= INSTRUCTIONS TO FOLLOW =
Images excepted, the data below must be repeated exactly.

= SOURCE MATERIAL =

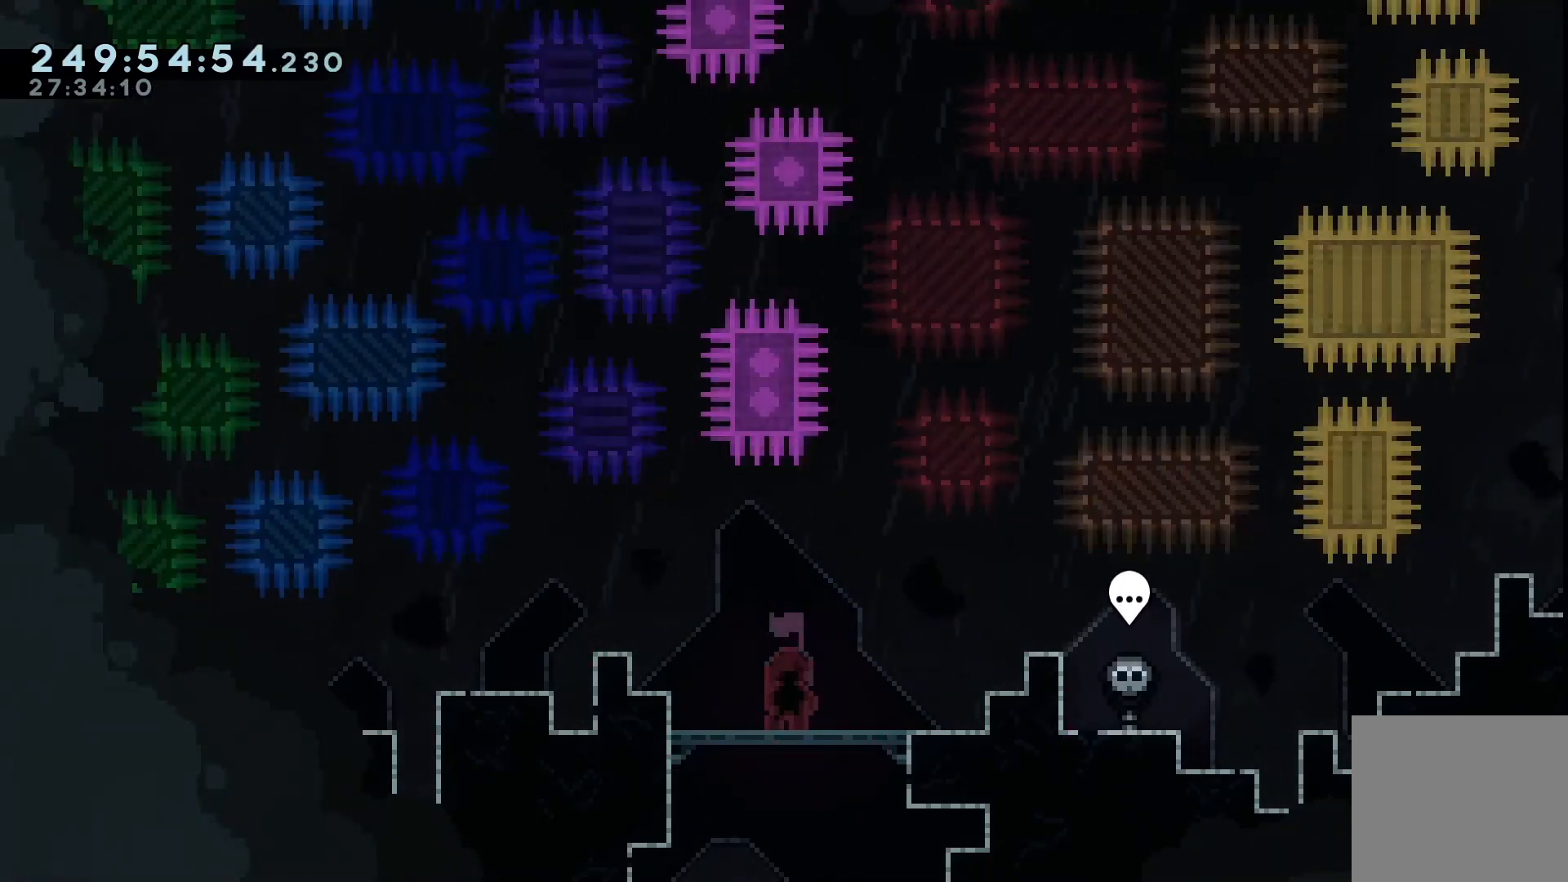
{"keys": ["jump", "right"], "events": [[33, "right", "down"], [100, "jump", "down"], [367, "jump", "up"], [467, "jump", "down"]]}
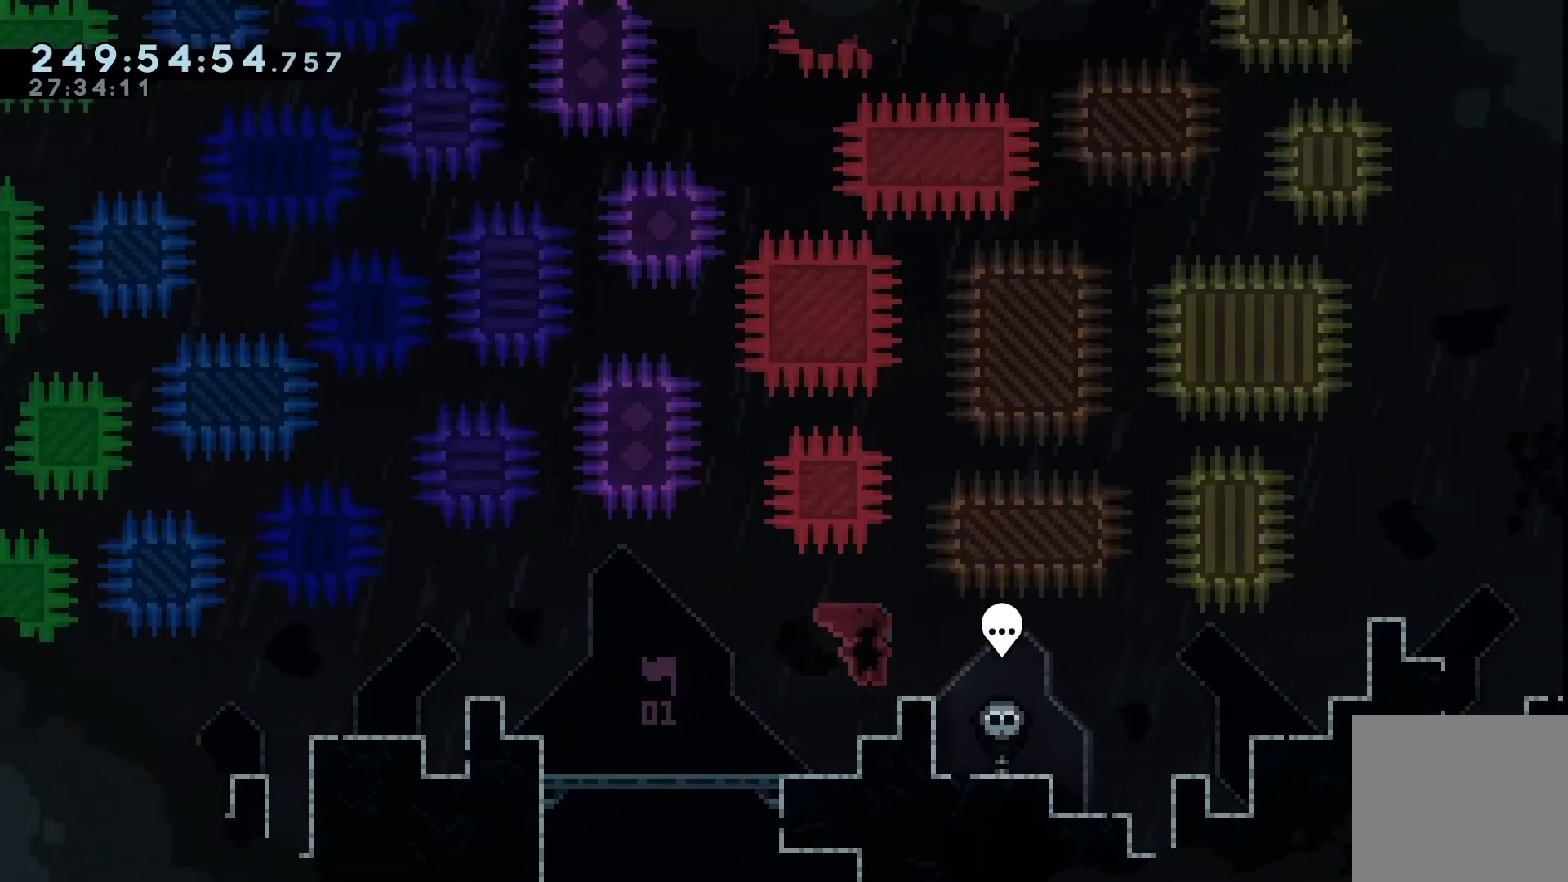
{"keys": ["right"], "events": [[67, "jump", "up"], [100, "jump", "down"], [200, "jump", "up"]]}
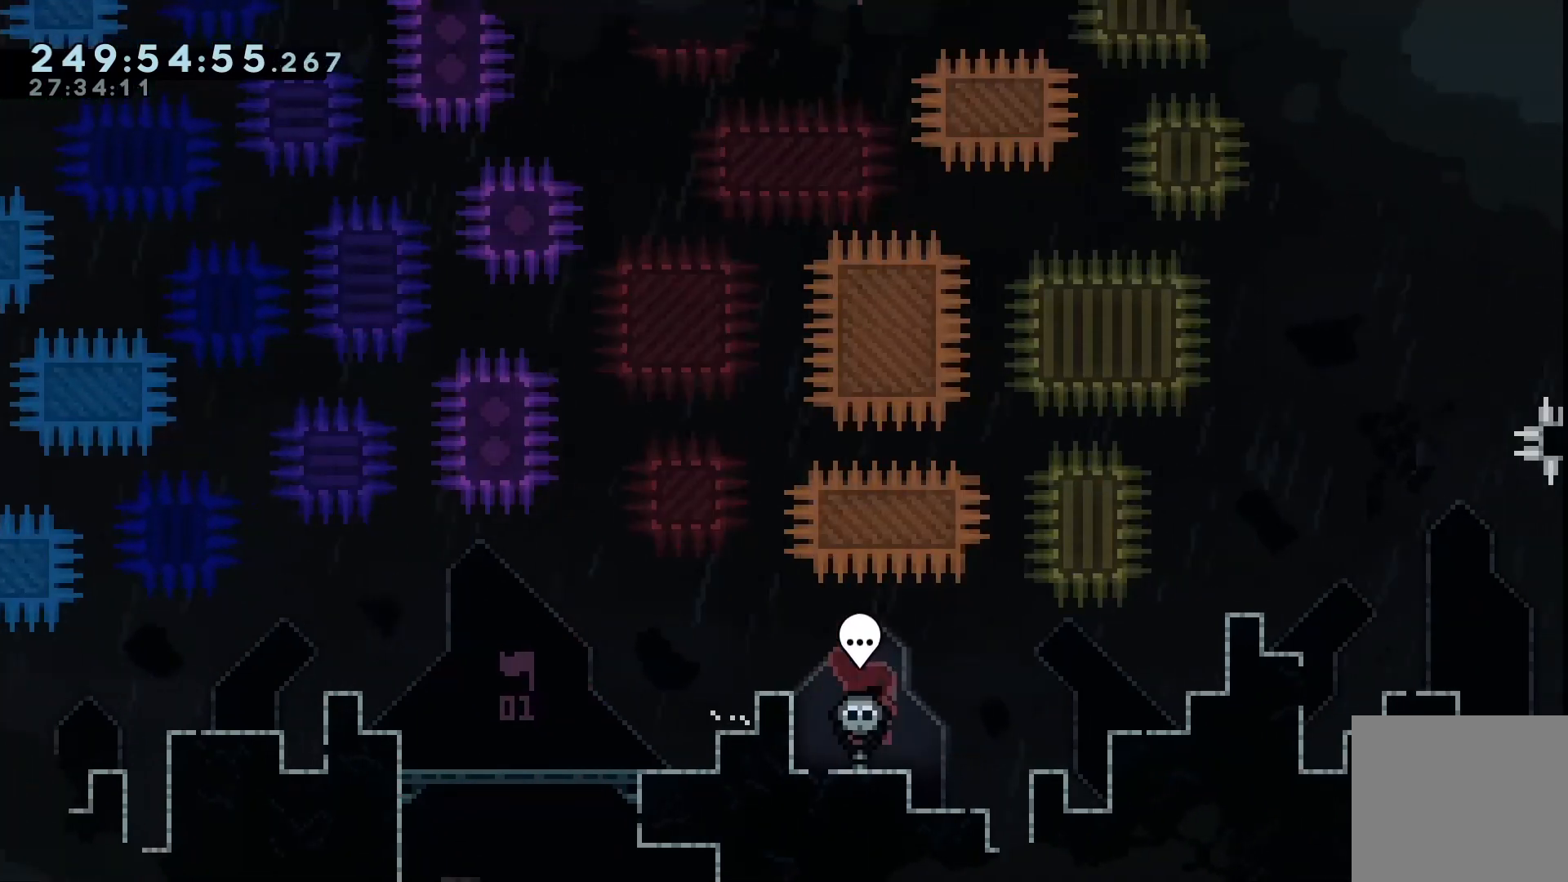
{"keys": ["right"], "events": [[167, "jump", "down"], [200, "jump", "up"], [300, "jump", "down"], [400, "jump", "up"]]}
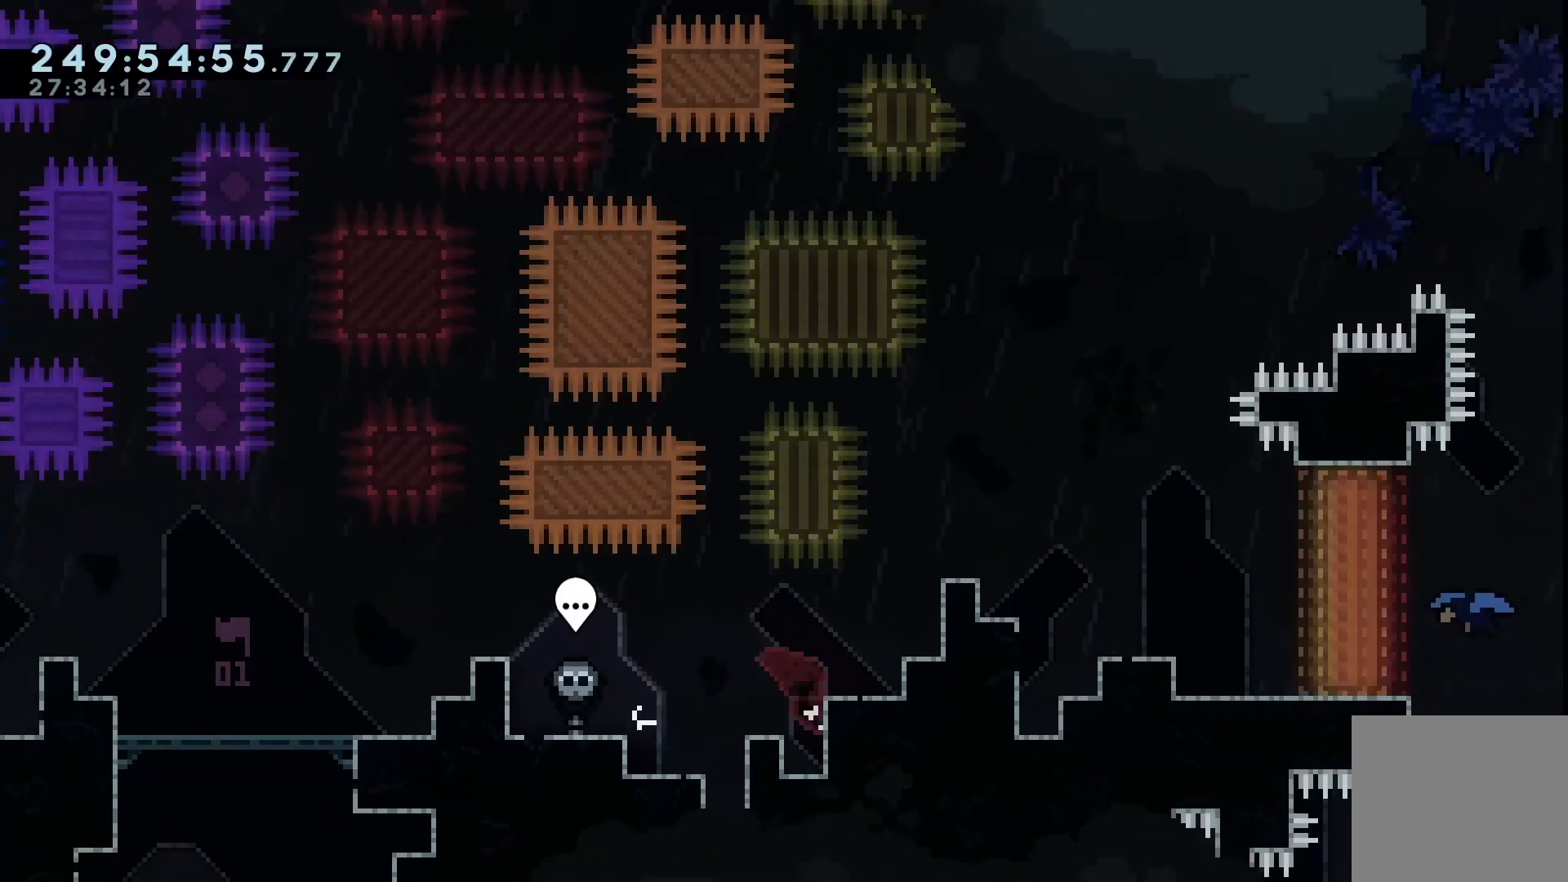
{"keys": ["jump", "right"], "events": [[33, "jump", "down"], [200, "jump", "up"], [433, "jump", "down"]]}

= RESPONSE =
{"keys": ["jump", "right"], "events": [[33, "right", "down"], [100, "jump", "down"], [367, "jump", "up"], [467, "jump", "down"]]}
{"keys": ["right"], "events": [[67, "jump", "up"], [100, "jump", "down"], [200, "jump", "up"]]}
{"keys": ["right"], "events": [[167, "jump", "down"], [200, "jump", "up"], [300, "jump", "down"], [400, "jump", "up"]]}
{"keys": ["jump", "right"], "events": [[33, "jump", "down"], [200, "jump", "up"], [433, "jump", "down"]]}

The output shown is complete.